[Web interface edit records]

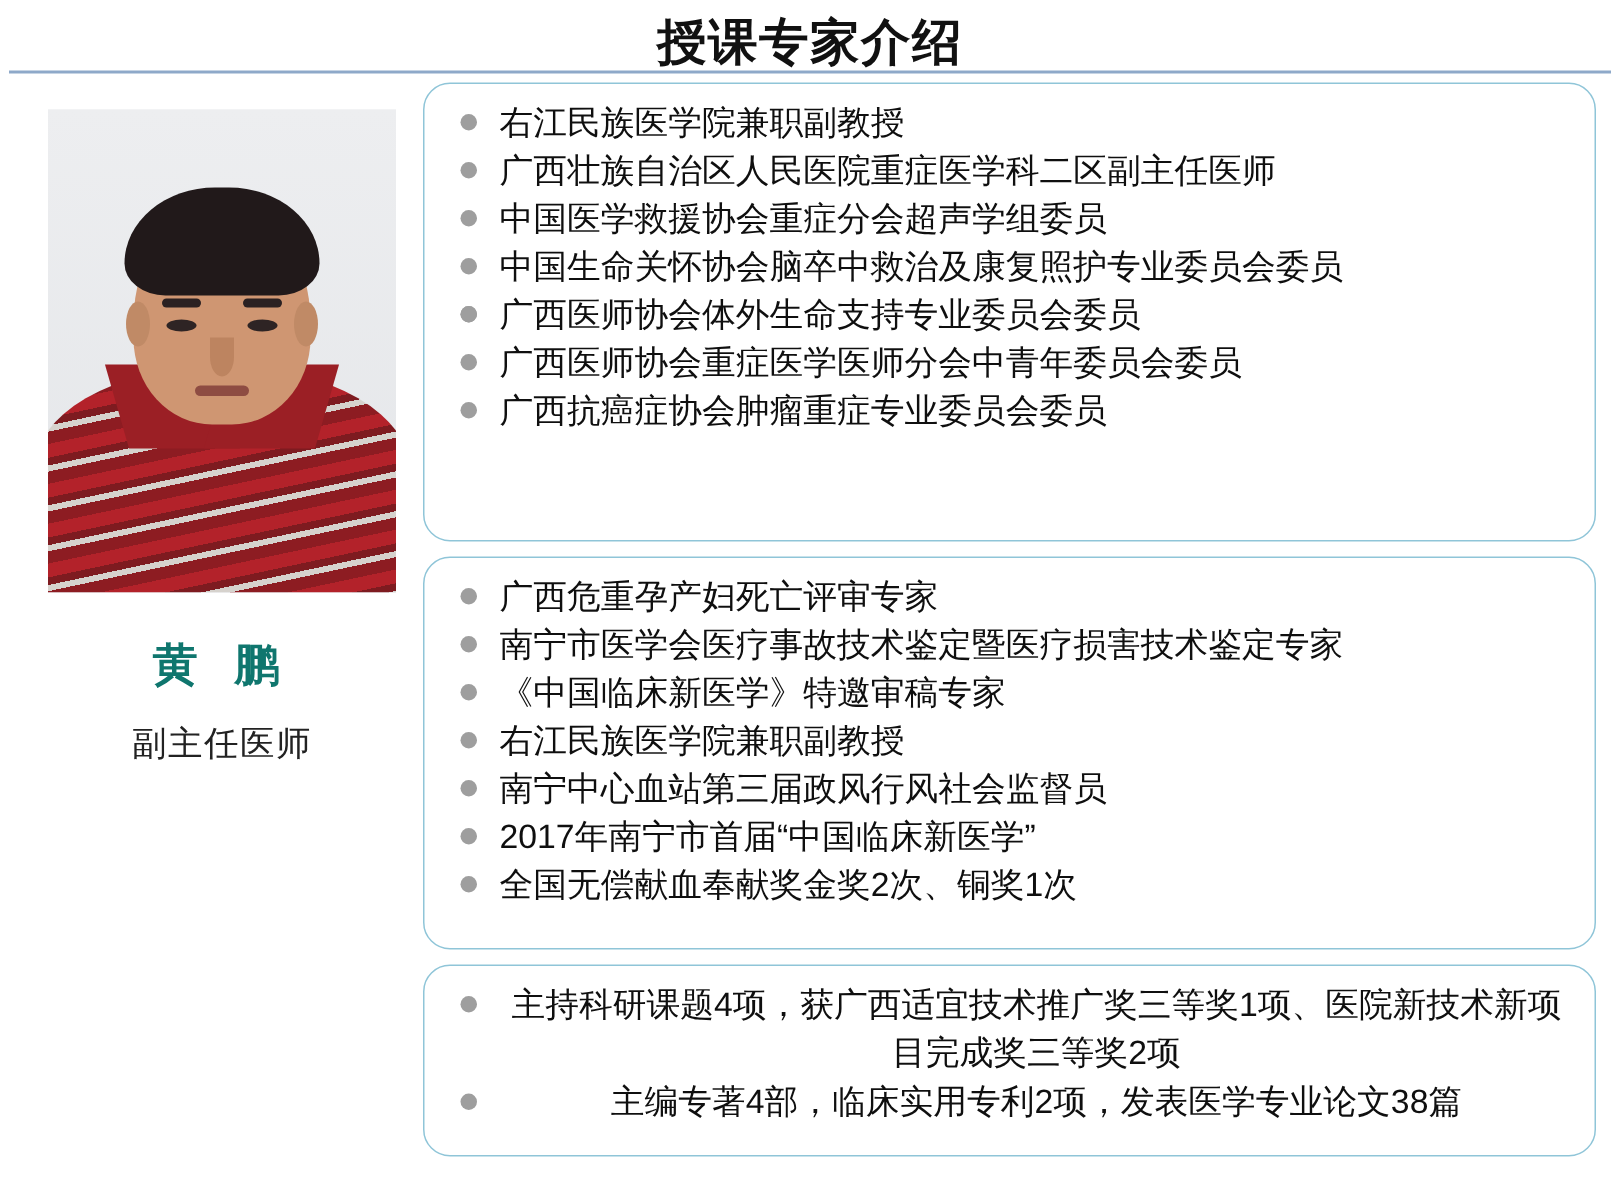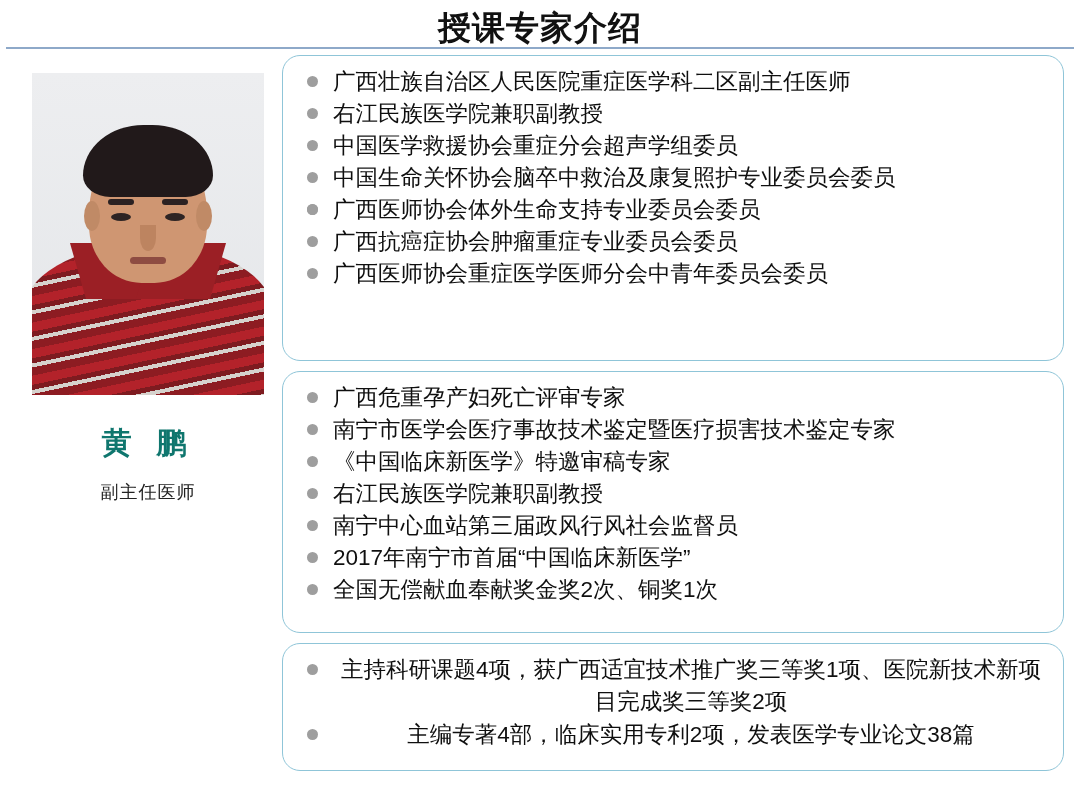--- a/index.html
+++ b/index.html
@@ -171,21 +171,21 @@
   }
   .profile-name {
     margin-top: 28px;
     font-size: 30px;
     font-weight: bold;
     letter-spacing: 8px;
     color: #0f766e;
   }
   .profile-role {
     margin-top: 16px;
-    font-size: 18px;
+    font-size: 23px;
     color: #222;
     letter-spacing: 1px;
   }
   
   .boxes {
     position: absolute;
     left: 282px;
     top: 0;
     width: 782px;
   }
@@ -253,28 +253,28 @@
         <div class="mouth"></div>
       </div>
       <div class="profile-name">黄 鹏</div>
       <div class="profile-role">副主任医师</div>
     </div>
 
     <div class="boxes">
 
       <div class="box b1">
         <ul class="bullets">
+          <li><span class="dot"></span><span>右江民族医学院兼职副教授</span></li>
           <li><span class="dot"></span><span>广西壮族自治区人民医院重症医学科二区副主任医师</span></li>
-          <li><span class="dot"></span><span>右江民族医学院兼职副教授</span></li>
           <li><span class="dot"></span><span>中国医学救援协会重症分会超声学组委员</span></li>
           <li><span class="dot"></span><span>中国生命关怀协会脑卒中救治及康复照护专业委员会委员</span></li>
           <li><span class="dot"></span></li>
           <li><span class="dot"></span><span>广西医师协会体外生命支持专业委员会委员</span></li>
+          <li><span class="dot"></span><span>广西医师协会重症医学医师分会中青年委员会委员</span></li>
           <li><span class="dot"></span><span>广西抗癌症协会肿瘤重症专业委员会委员</span></li>
-          <li><span class="dot"></span><span>广西医师协会重症医学医师分会中青年委员会委员</span></li>
         </ul>
       </div>
 
       <div class="box b2">
         <ul class="bullets">
           <li><span class="dot"></span><span>广西危重孕产妇死亡评审专家</span></li>
           <li><span class="dot"></span><span>南宁市医学会医疗事故技术鉴定暨医疗损害技术鉴定专家</span></li>
           <li><span class="dot"></span><span>《中国临床新医学》特邀审稿专家</span></li>
           <li><span class="dot"></span><span>右江民族医学院兼职副教授</span></li>
           <li><span class="dot"></span><span>南宁中心血站第三届政风行风社会监督员</span></li>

### DIRECTIONS FOR THIS TASK
In your copy, include every record word for word but no pictures.

### EXERCISE OUTPUT
--- a/index.html
+++ b/index.html
@@ -171,21 +171,21 @@
   }
   .profile-name {
     margin-top: 28px;
     font-size: 30px;
     font-weight: bold;
     letter-spacing: 8px;
     color: #0f766e;
   }
   .profile-role {
     margin-top: 16px;
-    font-size: 18px;
+    font-size: 23px;
     color: #222;
     letter-spacing: 1px;
   }
   
   .boxes {
     position: absolute;
     left: 282px;
     top: 0;
     width: 782px;
   }
@@ -253,28 +253,28 @@
         <div class="mouth"></div>
       </div>
       <div class="profile-name">黄 鹏</div>
       <div class="profile-role">副主任医师</div>
     </div>
 
     <div class="boxes">
 
       <div class="box b1">
         <ul class="bullets">
+          <li><span class="dot"></span><span>右江民族医学院兼职副教授</span></li>
           <li><span class="dot"></span><span>广西壮族自治区人民医院重症医学科二区副主任医师</span></li>
-          <li><span class="dot"></span><span>右江民族医学院兼职副教授</span></li>
           <li><span class="dot"></span><span>中国医学救援协会重症分会超声学组委员</span></li>
           <li><span class="dot"></span><span>中国生命关怀协会脑卒中救治及康复照护专业委员会委员</span></li>
           <li><span class="dot"></span></li>
           <li><span class="dot"></span><span>广西医师协会体外生命支持专业委员会委员</span></li>
+          <li><span class="dot"></span><span>广西医师协会重症医学医师分会中青年委员会委员</span></li>
           <li><span class="dot"></span><span>广西抗癌症协会肿瘤重症专业委员会委员</span></li>
-          <li><span class="dot"></span><span>广西医师协会重症医学医师分会中青年委员会委员</span></li>
         </ul>
       </div>
 
       <div class="box b2">
         <ul class="bullets">
           <li><span class="dot"></span><span>广西危重孕产妇死亡评审专家</span></li>
           <li><span class="dot"></span><span>南宁市医学会医疗事故技术鉴定暨医疗损害技术鉴定专家</span></li>
           <li><span class="dot"></span><span>《中国临床新医学》特邀审稿专家</span></li>
           <li><span class="dot"></span><span>右江民族医学院兼职副教授</span></li>
           <li><span class="dot"></span><span>南宁中心血站第三届政风行风社会监督员</span></li>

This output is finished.